▶ _EXERCISE AIM_: Set each entry down exactly as written.

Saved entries
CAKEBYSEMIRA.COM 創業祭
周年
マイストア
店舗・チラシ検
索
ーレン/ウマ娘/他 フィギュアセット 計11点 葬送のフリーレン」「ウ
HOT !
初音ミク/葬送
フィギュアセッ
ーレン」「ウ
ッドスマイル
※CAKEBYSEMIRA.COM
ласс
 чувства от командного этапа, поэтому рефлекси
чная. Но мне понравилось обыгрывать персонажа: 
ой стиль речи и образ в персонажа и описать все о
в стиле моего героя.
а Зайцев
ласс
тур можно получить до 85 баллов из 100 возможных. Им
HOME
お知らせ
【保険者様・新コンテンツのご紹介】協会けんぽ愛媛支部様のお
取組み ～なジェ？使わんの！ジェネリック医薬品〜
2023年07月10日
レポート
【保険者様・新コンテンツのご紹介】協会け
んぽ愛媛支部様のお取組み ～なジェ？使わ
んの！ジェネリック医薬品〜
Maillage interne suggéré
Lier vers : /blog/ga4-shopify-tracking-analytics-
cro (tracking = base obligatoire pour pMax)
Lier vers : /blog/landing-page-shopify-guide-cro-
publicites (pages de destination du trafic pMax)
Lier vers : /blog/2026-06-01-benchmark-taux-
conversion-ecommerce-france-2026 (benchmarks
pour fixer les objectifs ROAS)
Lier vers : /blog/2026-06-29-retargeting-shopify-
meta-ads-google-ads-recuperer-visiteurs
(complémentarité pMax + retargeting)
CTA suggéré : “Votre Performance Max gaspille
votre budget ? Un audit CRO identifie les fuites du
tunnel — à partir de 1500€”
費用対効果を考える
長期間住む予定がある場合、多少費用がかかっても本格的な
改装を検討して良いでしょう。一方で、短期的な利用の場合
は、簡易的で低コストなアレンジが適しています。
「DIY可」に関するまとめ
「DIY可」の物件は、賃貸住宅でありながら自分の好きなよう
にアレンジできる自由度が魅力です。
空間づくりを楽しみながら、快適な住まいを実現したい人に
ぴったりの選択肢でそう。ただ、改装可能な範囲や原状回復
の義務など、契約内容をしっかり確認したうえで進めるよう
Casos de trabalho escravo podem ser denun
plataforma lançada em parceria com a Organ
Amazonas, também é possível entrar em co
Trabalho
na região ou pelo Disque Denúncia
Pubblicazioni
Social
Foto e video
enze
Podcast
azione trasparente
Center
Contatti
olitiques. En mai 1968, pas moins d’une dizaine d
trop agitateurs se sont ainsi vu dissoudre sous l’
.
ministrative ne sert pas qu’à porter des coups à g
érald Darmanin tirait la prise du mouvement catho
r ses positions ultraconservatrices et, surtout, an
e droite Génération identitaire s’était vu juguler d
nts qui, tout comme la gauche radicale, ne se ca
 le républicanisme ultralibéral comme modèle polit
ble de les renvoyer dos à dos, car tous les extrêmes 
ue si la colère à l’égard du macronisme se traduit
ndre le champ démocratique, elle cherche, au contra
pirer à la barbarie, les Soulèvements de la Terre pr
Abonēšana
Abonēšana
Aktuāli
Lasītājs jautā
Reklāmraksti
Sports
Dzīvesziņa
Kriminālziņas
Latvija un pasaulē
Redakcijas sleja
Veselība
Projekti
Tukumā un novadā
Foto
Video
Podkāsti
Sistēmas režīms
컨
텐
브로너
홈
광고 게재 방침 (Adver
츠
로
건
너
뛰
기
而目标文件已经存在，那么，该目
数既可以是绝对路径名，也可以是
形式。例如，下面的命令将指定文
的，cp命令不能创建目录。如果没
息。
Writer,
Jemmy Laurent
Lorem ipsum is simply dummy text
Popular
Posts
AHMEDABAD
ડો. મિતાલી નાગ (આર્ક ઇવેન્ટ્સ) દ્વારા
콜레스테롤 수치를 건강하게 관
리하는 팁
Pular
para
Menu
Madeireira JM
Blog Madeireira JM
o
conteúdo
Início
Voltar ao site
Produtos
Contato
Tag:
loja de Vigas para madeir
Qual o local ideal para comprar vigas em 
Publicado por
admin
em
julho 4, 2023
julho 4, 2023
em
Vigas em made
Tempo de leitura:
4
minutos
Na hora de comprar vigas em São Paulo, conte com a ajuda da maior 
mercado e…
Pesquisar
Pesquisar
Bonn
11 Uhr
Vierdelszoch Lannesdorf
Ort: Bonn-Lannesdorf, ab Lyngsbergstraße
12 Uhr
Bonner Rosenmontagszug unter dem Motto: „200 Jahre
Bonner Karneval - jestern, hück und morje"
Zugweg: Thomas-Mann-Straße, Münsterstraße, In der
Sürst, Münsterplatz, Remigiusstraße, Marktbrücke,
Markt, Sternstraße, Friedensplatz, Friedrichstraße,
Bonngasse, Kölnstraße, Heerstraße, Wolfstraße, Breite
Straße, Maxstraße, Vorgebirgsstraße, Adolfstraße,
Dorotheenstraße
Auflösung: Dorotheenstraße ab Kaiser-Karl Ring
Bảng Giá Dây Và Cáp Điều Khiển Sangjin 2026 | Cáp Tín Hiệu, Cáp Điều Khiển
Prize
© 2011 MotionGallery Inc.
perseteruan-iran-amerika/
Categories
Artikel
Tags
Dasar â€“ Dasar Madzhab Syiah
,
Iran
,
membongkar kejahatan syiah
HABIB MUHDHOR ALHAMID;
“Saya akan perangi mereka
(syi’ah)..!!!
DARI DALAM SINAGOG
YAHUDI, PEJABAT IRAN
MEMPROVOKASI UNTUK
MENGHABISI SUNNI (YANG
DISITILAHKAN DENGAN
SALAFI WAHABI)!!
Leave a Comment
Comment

▶ _YOUR RESPONSE_:
CAKEBYSEMIRA.COM 創業祭
周年
マイストア
店舗・チラシ検
索
ーレン/ウマ娘/他 フィギュアセット 計11点 葬送のフリーレン」「ウ
HOT !
初音ミク/葬送
フィギュアセッ
ーレン」「ウ
ッドスマイル
※CAKEBYSEMIRA.COM
ласс
 чувства от командного этапа, поэтому рефлекси
чная. Но мне понравилось обыгрывать персонажа: 
ой стиль речи и образ в персонажа и описать все о
в стиле моего героя.
а Зайцев
ласс
тур можно получить до 85 баллов из 100 возможных. Им
HOME
お知らせ
【保険者様・新コンテンツのご紹介】協会けんぽ愛媛支部様のお
取組み ～なジェ？使わんの！ジェネリック医薬品〜
2023年07月10日
レポート
【保険者様・新コンテンツのご紹介】協会け
んぽ愛媛支部様のお取組み ～なジェ？使わ
んの！ジェネリック医薬品〜
Maillage interne suggéré
Lier vers : /blog/ga4-shopify-tracking-analytics-
cro (tracking = base obligatoire pour pMax)
Lier vers : /blog/landing-page-shopify-guide-cro-
publicites (pages de destination du trafic pMax)
Lier vers : /blog/2026-06-01-benchmark-taux-
conversion-ecommerce-france-2026 (benchmarks
pour fixer les objectifs ROAS)
Lier vers : /blog/2026-06-29-retargeting-shopify-
meta-ads-google-ads-recuperer-visiteurs
(complémentarité pMax + retargeting)
CTA suggéré : “Votre Performance Max gaspille
votre budget ? Un audit CRO identifie les fuites du
tunnel — à partir de 1500€”
費用対効果を考える
長期間住む予定がある場合、多少費用がかかっても本格的な
改装を検討して良いでしょう。一方で、短期的な利用の場合
は、簡易的で低コストなアレンジが適しています。
「DIY可」に関するまとめ
「DIY可」の物件は、賃貸住宅でありながら自分の好きなよう
にアレンジできる自由度が魅力です。
空間づくりを楽しみながら、快適な住まいを実現したい人に
ぴったりの選択肢でそう。ただ、改装可能な範囲や原状回復
の義務など、契約内容をしっかり確認したうえで進めるよう
Casos de trabalho escravo podem ser denun
plataforma lançada em parceria com a Organ
Amazonas, também é possível entrar em co
Trabalho
na região ou pelo Disque Denúncia
Pubblicazioni
Social
Foto e video
enze
Podcast
azione trasparente
Center
Contatti
olitiques. En mai 1968, pas moins d’une dizaine d
trop agitateurs se sont ainsi vu dissoudre sous l’
.
ministrative ne sert pas qu’à porter des coups à g
érald Darmanin tirait la prise du mouvement catho
r ses positions ultraconservatrices et, surtout, an
e droite Génération identitaire s’était vu juguler d
nts qui, tout comme la gauche radicale, ne se ca
 le républicanisme ultralibéral comme modèle polit
ble de les renvoyer dos à dos, car tous les extrêmes 
ue si la colère à l’égard du macronisme se traduit
ndre le champ démocratique, elle cherche, au contra
pirer à la barbarie, les Soulèvements de la Terre pr
Abonēšana
Abonēšana
Aktuāli
Lasītājs jautā
Reklāmraksti
Sports
Dzīvesziņa
Kriminālziņas
Latvija un pasaulē
Redakcijas sleja
Veselība
Projekti
Tukumā un novadā
Foto
Video
Podkāsti
Sistēmas režīms
컨
텐
브로너
홈
광고 게재 방침 (Adver
츠
로
건
너
뛰
기
而目标文件已经存在，那么，该目
数既可以是绝对路径名，也可以是
形式。例如，下面的命令将指定文
的，cp命令不能创建目录。如果没
息。
Writer,
Jemmy Laurent
Lorem ipsum is simply dummy text
Popular
Posts
AHMEDABAD
ડો. મિતાલી નાગ (આર્ક ઇવેન્ટ્સ) દ્વારા
콜레스테롤 수치를 건강하게 관
리하는 팁
Pular
para
Menu
Madeireira JM
Blog Madeireira JM
o
conteúdo
Início
Voltar ao site
Produtos
Contato
Tag:
loja de Vigas para madeir
Qual o local ideal para comprar vigas em 
Publicado por
admin
em
julho 4, 2023
julho 4, 2023
em
Vigas em made
Tempo de leitura:
4
minutos
Na hora de comprar vigas em São Paulo, conte com a ajuda da maior 
mercado e…
Pesquisar
Pesquisar
Bonn
11 Uhr
Vierdelszoch Lannesdorf
Ort: Bonn-Lannesdorf, ab Lyngsbergstraße
12 Uhr
Bonner Rosenmontagszug unter dem Motto: „200 Jahre
Bonner Karneval - jestern, hück und morje"
Zugweg: Thomas-Mann-Straße, Münsterstraße, In der
Sürst, Münsterplatz, Remigiusstraße, Marktbrücke,
Markt, Sternstraße, Friedensplatz, Friedrichstraße,
Bonngasse, Kölnstraße, Heerstraße, Wolfstraße, Breite
Straße, Maxstraße, Vorgebirgsstraße, Adolfstraße,
Dorotheenstraße
Auflösung: Dorotheenstraße ab Kaiser-Karl Ring
Bảng Giá Dây Và Cáp Điều Khiển Sangjin 2026 | Cáp Tín Hiệu, Cáp Điều Khiển
Prize
© 2011 MotionGallery Inc.
perseteruan-iran-amerika/
Categories
Artikel
Tags
Dasar â€“ Dasar Madzhab Syiah
,
Iran
,
membongkar kejahatan syiah
HABIB MUHDHOR ALHAMID;
“Saya akan perangi mereka
(syi’ah)..!!!
DARI DALAM SINAGOG
YAHUDI, PEJABAT IRAN
MEMPROVOKASI UNTUK
MENGHABISI SUNNI (YANG
DISITILAHKAN DENGAN
SALAFI WAHABI)!!
Leave a Comment
Comment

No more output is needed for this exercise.